寝る前までは確かに蝉の声がしていたのに。何故…?

「あの子ね、それからね、蝉を見つけるととっ捕まえてバリバリ齧って食べる様になっちゃいましてね。
 蝉以外は何も食べないんですよ。どうにかして他のモノを食べさしても吐くんです。
 昔はよくプリンをね…あ、あの子プリンが大好きだったんですよ。なのにプリンも吐いて。
 蝉しか食べない。蝉しか食べないから栄養不足でガリガリになっちゃって。
 それでね、死んじゃったんです。
 警察には私が疑われましたよ。虐待だとか育児放棄だとかね…」

「でもね。こうして時々お友達がやって来て遊んでくれるから。
 娘も浮かばれます。喜んでるんですよ。ねぇ?」
「な?そうだろ?嬉しいよな?」
と初老の男性が何故かこちらに向かって問いかける。俺は娘じゃないぞ?と思った瞬間、手が変な感触のモノに触れていることに気が付いた。

これはタオルケットじゃない…人間だ…

(うっ…!うぅ!!)
言葉を発せず動けずにいると、自分の腹の上に乗っていたソレがズズズ…と這い上がってきた。

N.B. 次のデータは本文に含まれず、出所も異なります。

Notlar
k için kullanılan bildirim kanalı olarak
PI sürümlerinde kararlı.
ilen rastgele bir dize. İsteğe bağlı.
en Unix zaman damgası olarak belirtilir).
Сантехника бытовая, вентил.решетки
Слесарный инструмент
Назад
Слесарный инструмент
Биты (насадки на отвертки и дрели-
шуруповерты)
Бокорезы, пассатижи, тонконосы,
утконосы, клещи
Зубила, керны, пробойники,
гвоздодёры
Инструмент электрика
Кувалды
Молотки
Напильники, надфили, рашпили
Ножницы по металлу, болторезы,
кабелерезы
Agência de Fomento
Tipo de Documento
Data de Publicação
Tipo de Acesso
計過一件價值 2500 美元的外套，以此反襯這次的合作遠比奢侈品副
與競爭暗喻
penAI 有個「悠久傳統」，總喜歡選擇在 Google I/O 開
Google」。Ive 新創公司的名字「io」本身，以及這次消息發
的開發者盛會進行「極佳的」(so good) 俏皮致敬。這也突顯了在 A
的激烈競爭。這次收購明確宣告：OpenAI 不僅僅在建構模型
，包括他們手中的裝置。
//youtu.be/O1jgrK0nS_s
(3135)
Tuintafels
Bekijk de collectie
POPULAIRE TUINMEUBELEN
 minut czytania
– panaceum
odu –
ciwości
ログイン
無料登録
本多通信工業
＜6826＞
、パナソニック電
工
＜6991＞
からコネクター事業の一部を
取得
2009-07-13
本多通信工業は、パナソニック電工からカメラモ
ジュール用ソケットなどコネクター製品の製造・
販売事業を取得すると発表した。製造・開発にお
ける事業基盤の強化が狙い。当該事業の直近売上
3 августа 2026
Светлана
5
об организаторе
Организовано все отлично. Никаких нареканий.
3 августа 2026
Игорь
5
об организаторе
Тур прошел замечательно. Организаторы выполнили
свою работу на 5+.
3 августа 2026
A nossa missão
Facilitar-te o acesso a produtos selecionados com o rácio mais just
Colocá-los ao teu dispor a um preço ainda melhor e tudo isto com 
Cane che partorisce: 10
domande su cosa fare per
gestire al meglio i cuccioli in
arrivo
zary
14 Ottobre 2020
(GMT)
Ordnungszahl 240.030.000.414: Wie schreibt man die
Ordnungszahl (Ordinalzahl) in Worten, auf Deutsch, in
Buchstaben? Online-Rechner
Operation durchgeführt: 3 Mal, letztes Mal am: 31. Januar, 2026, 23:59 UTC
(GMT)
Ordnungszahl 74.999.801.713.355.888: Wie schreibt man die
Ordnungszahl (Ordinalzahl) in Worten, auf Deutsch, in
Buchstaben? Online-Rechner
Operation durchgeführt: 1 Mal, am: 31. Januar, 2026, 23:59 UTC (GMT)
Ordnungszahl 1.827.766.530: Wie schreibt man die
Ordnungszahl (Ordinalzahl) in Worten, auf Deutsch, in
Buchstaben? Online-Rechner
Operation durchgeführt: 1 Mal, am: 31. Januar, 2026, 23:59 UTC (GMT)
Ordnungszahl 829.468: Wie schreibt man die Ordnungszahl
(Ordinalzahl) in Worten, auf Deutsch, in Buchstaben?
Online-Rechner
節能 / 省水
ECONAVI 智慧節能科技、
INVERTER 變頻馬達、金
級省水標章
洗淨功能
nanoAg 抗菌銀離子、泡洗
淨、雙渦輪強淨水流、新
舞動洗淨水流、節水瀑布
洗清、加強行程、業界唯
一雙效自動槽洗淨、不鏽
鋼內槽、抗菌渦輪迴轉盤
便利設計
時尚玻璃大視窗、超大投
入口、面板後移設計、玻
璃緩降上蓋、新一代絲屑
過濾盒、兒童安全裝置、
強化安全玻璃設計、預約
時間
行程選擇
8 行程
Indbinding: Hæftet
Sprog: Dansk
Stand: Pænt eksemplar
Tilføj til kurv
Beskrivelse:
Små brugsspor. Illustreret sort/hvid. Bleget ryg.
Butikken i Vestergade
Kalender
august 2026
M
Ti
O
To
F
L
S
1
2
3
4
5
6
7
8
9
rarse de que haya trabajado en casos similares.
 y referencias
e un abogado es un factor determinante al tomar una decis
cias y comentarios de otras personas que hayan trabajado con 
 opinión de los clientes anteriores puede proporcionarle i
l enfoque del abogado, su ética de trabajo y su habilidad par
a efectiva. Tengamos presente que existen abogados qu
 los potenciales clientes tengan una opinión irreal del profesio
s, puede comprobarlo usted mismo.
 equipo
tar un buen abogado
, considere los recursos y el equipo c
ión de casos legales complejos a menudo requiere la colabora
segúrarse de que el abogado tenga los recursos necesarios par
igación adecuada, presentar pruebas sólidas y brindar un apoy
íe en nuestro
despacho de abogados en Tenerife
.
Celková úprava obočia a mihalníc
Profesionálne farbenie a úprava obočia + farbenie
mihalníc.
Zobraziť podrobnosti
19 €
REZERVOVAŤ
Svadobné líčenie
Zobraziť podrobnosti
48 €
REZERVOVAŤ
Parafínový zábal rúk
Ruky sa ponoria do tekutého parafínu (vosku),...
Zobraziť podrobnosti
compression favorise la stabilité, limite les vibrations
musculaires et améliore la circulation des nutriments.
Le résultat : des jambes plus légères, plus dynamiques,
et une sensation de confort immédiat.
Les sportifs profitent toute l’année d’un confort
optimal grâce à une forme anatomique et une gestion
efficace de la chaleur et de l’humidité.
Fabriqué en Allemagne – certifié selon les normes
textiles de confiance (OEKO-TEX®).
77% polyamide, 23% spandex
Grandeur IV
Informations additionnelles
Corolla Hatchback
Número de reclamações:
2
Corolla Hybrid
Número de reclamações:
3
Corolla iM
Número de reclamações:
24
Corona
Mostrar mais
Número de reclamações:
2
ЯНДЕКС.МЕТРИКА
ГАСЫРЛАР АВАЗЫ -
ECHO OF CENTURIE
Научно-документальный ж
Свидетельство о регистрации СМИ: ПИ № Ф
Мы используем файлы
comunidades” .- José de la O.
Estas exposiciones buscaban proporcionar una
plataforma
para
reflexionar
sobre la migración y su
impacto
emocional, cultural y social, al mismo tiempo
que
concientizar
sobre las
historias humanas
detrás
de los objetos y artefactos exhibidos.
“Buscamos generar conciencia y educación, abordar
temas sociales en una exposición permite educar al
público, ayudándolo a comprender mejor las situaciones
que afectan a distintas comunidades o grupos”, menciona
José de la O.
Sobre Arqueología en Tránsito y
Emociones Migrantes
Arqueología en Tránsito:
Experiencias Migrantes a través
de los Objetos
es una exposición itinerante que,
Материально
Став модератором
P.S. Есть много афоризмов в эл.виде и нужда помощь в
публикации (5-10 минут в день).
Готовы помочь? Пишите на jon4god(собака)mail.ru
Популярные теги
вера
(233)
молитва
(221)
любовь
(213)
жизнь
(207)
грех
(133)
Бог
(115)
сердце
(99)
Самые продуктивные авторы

ガリガリに痩せた小さな女の子が、這い上がって顔と顔を近づけてきた。
彼女は口を大きく開けた、と同時に何故か自分の口も勝手に大きく開いた。
そして彼女は何かを口から落とした。それが自分の口の中に入る。
ジャリジャリ、ジャラジャラとした食感。
…これはきっと蝉の一部。

「オェェェ!!!!」
えずく俺の横で、初老の男性はまた同じ話を一から始めている。

「いや、私は良かれと思って引っ越したんですよ。娘のために…」

俺はそのまま気を失った。

翌朝、鏡の中の自分はボロボロだった。
一晩でここまでやつれるのか、という程に頬は痩せこけていた。
すぐにトイレへ行き吐き続けたが蝉の破片は出てこなかった。
その代わりタオルケットが部屋の隅にぐしゃぐしゃに丸まって転がっていたことが、昨晩のアレは夢じゃないと俺に思わせた。

俺はすぐさま両親に相談して、拝み屋が知り合いの知り合いにいた為すぐに対処してもらえた。
本当に幸運だったと思う。
あの家は本物のヤバいやつだったらしく、まだお祓いは完全に終わってないけど、とりあえず命は助かった。
でも、あの夜の蝉のグシャッとした食感が頭から離れなくて、何を食べても吐いちまうようになったんだ。
ウィダーインゼリーとサプリで何とか栄養を摂ってるけど、社会復帰は当分無理だと思ってる。


「お前はほんとに、あの家に入らなくて良かったな」
と改めてガリガリのBさんに言われたんですって。